Learning human-to-robot handovers through 3D scene reconstruction
Journal:
arXiv
Published Date:
Jul 11, 2025
Abstract
Learning robot manipulation policies from raw, real-world image data requires
a large number of robot-action trials in the physical environment. Although
training using simulations offers a cost-effective alternative, the visual
domain gap between simulation and robot workspace remains a major limitation.

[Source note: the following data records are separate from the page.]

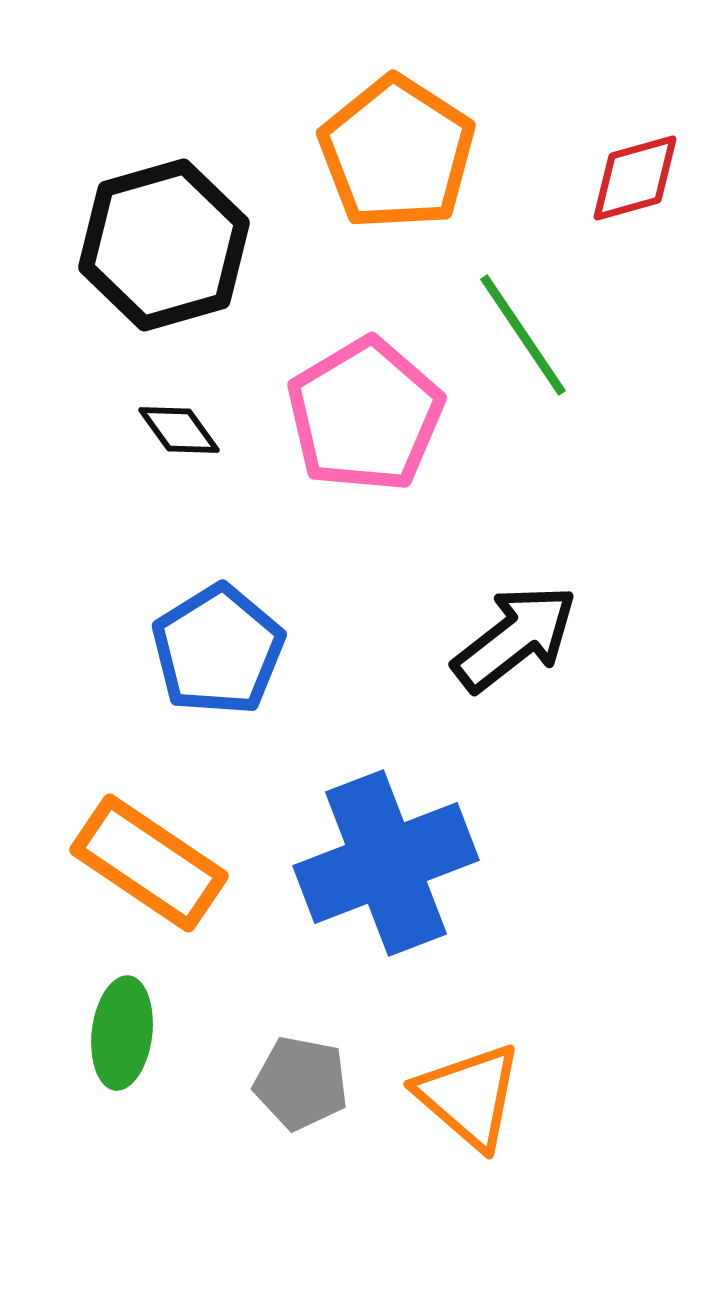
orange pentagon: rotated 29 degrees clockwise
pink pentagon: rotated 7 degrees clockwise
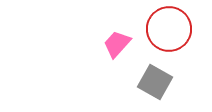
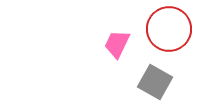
pink trapezoid: rotated 16 degrees counterclockwise
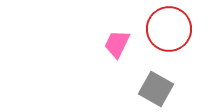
gray square: moved 1 px right, 7 px down
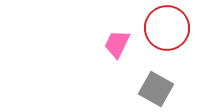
red circle: moved 2 px left, 1 px up
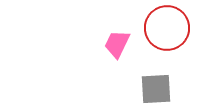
gray square: rotated 32 degrees counterclockwise
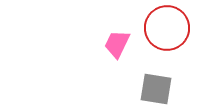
gray square: rotated 12 degrees clockwise
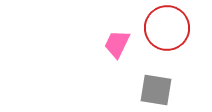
gray square: moved 1 px down
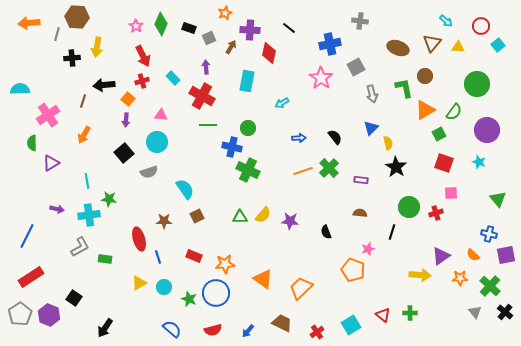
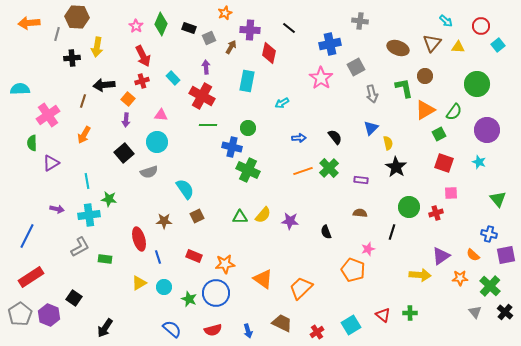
blue arrow at (248, 331): rotated 56 degrees counterclockwise
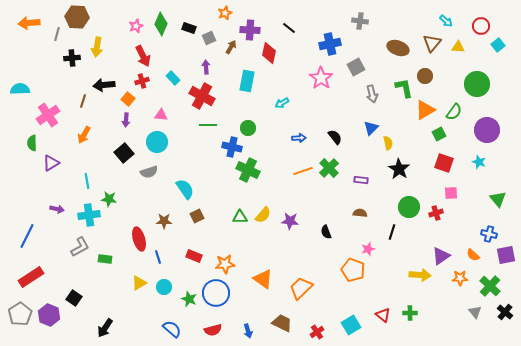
pink star at (136, 26): rotated 16 degrees clockwise
black star at (396, 167): moved 3 px right, 2 px down
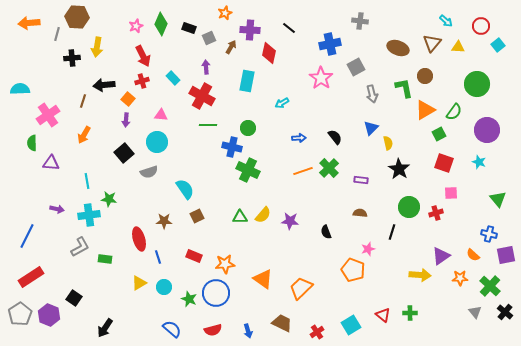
purple triangle at (51, 163): rotated 36 degrees clockwise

Gaussian Splatting visual reconstruction methods have recently provided new
directions for robot manipulation by generating realistic environments. In this
paper, we propose the first method for learning supervised-based robot
handovers solely from RGB images without the need of real-robot training or
real-robot data collection. The proposed policy learner, Human-to-Robot
Handover using Sparse-View Gaussian Splatting (H2RH-SGS), leverages sparse-view
Gaussian Splatting reconstruction of human-to-robot handover scenes to generate
robot demonstrations containing image-action pairs captured with a camera
mounted on the robot gripper. As a result, the simulated camera pose changes in
the reconstructed scene can be directly translated into gripper pose changes.
We train a robot policy on demonstrations collected with 16 household objects
and {\em directly} deploy this policy in the real environment. Experiments in
both Gaussian Splatting reconstructed scene and real-world human-to-robot
handover experiments demonstrate that H2RH-SGS serves as a new and effective
representation for the human-to-robot handover task.